Elenco fornito -
□ □ □ □ □

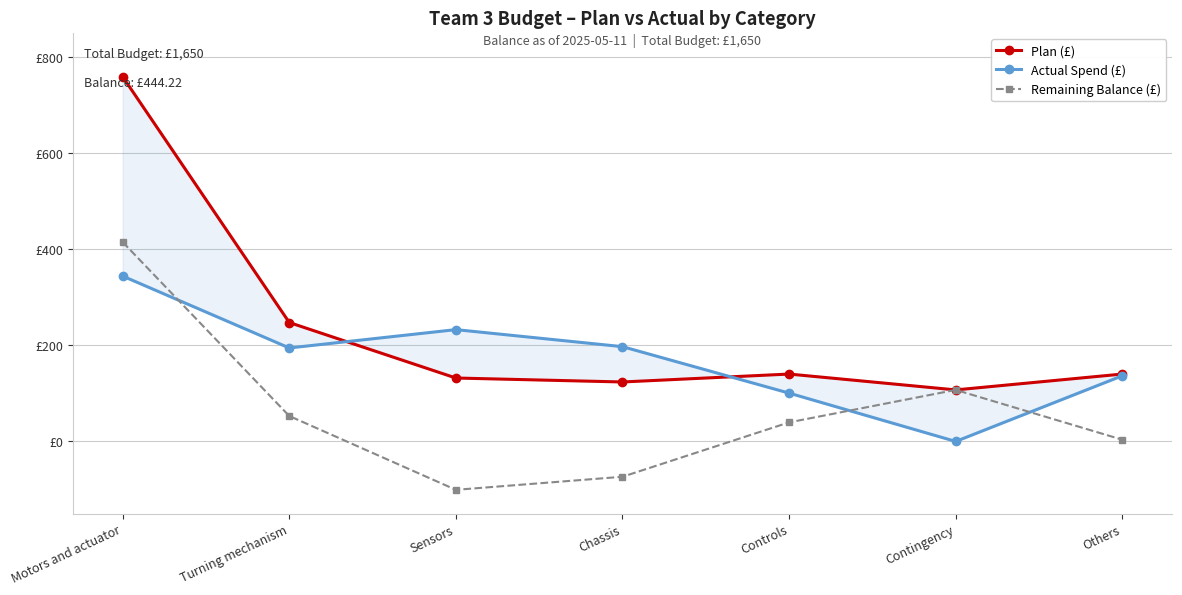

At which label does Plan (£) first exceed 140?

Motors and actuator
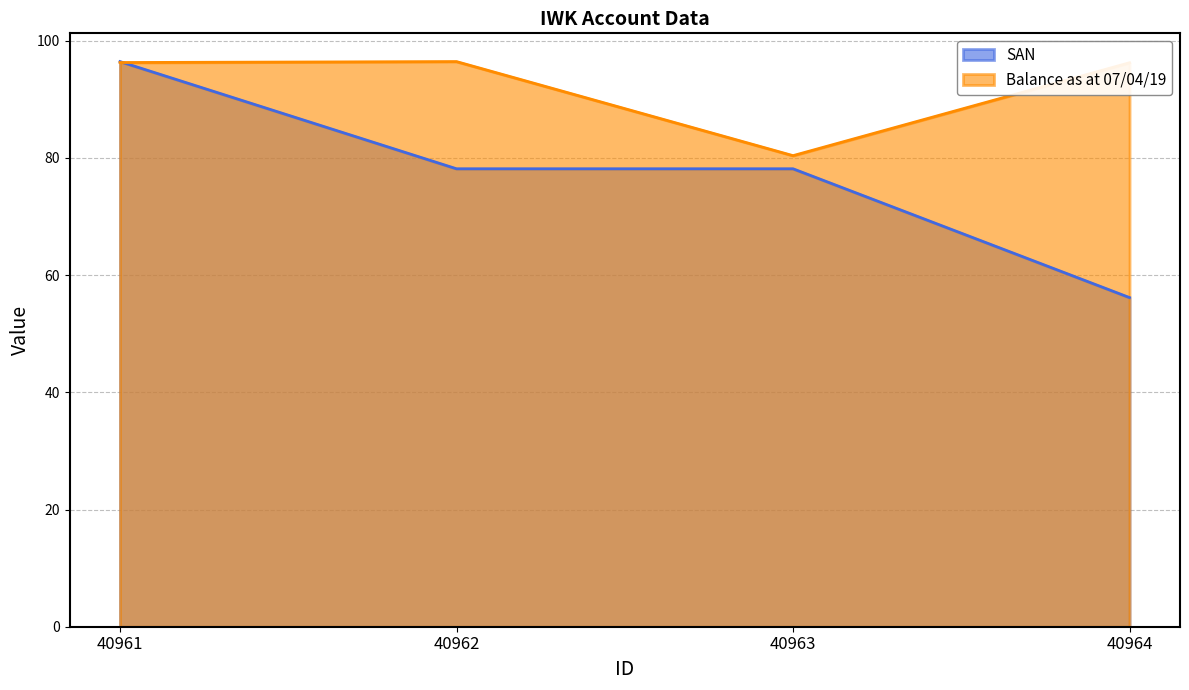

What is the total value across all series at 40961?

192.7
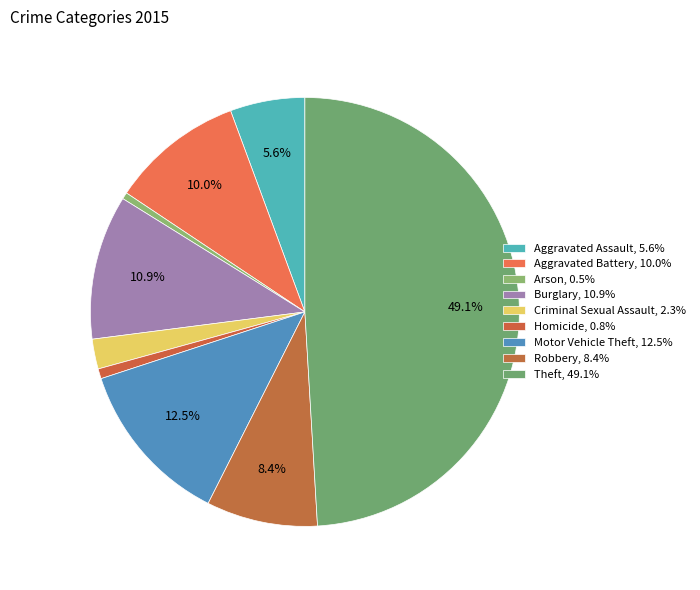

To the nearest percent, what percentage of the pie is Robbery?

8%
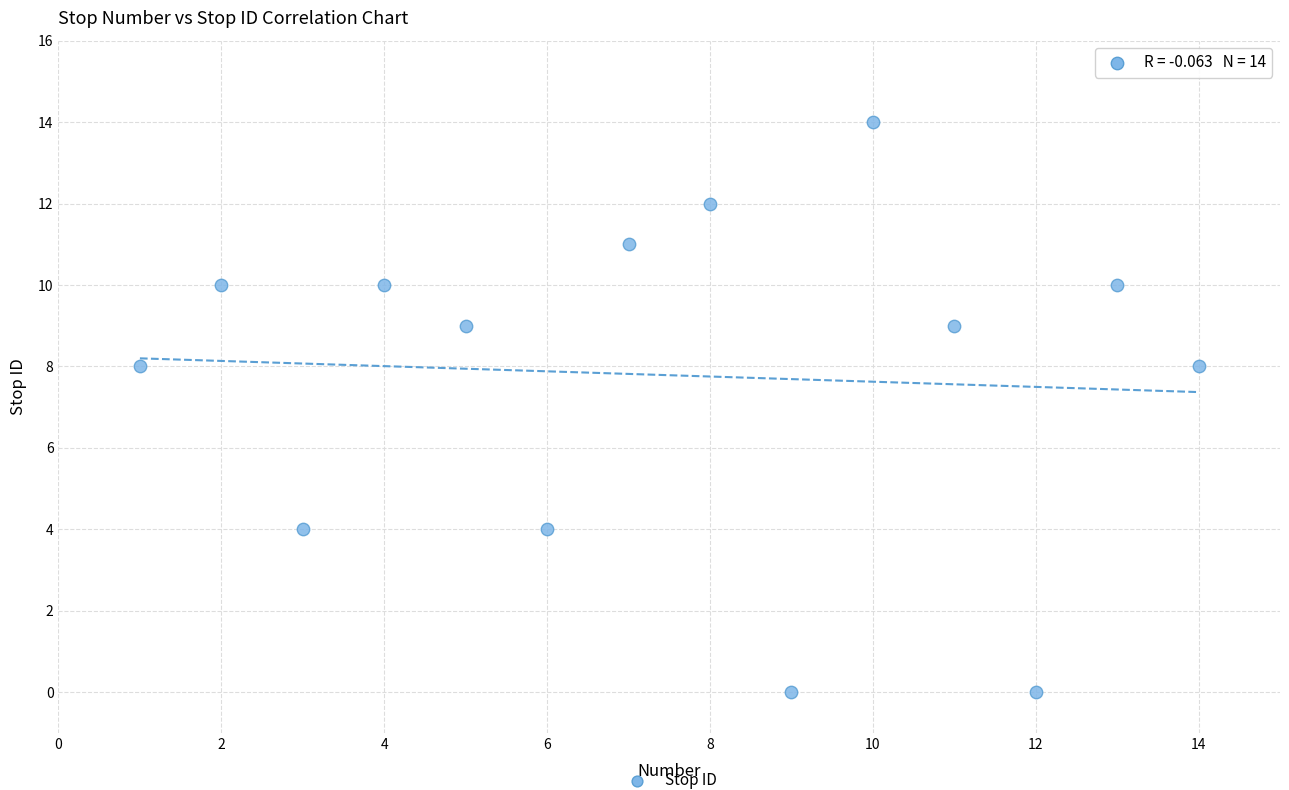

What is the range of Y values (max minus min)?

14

□ □ □ □ □

Compito da svolgere - Cita testualmente tutte le righe dell'elenco qui sopra, escludendo le immagini.

Risultato del compito -
At which label does Plan (£) first exceed 140?

Motors and actuator

What is the total value across all series at 40961?

192.7

To the nearest percent, what percentage of the pie is Robbery?

8%

What is the range of Y values (max minus min)?

14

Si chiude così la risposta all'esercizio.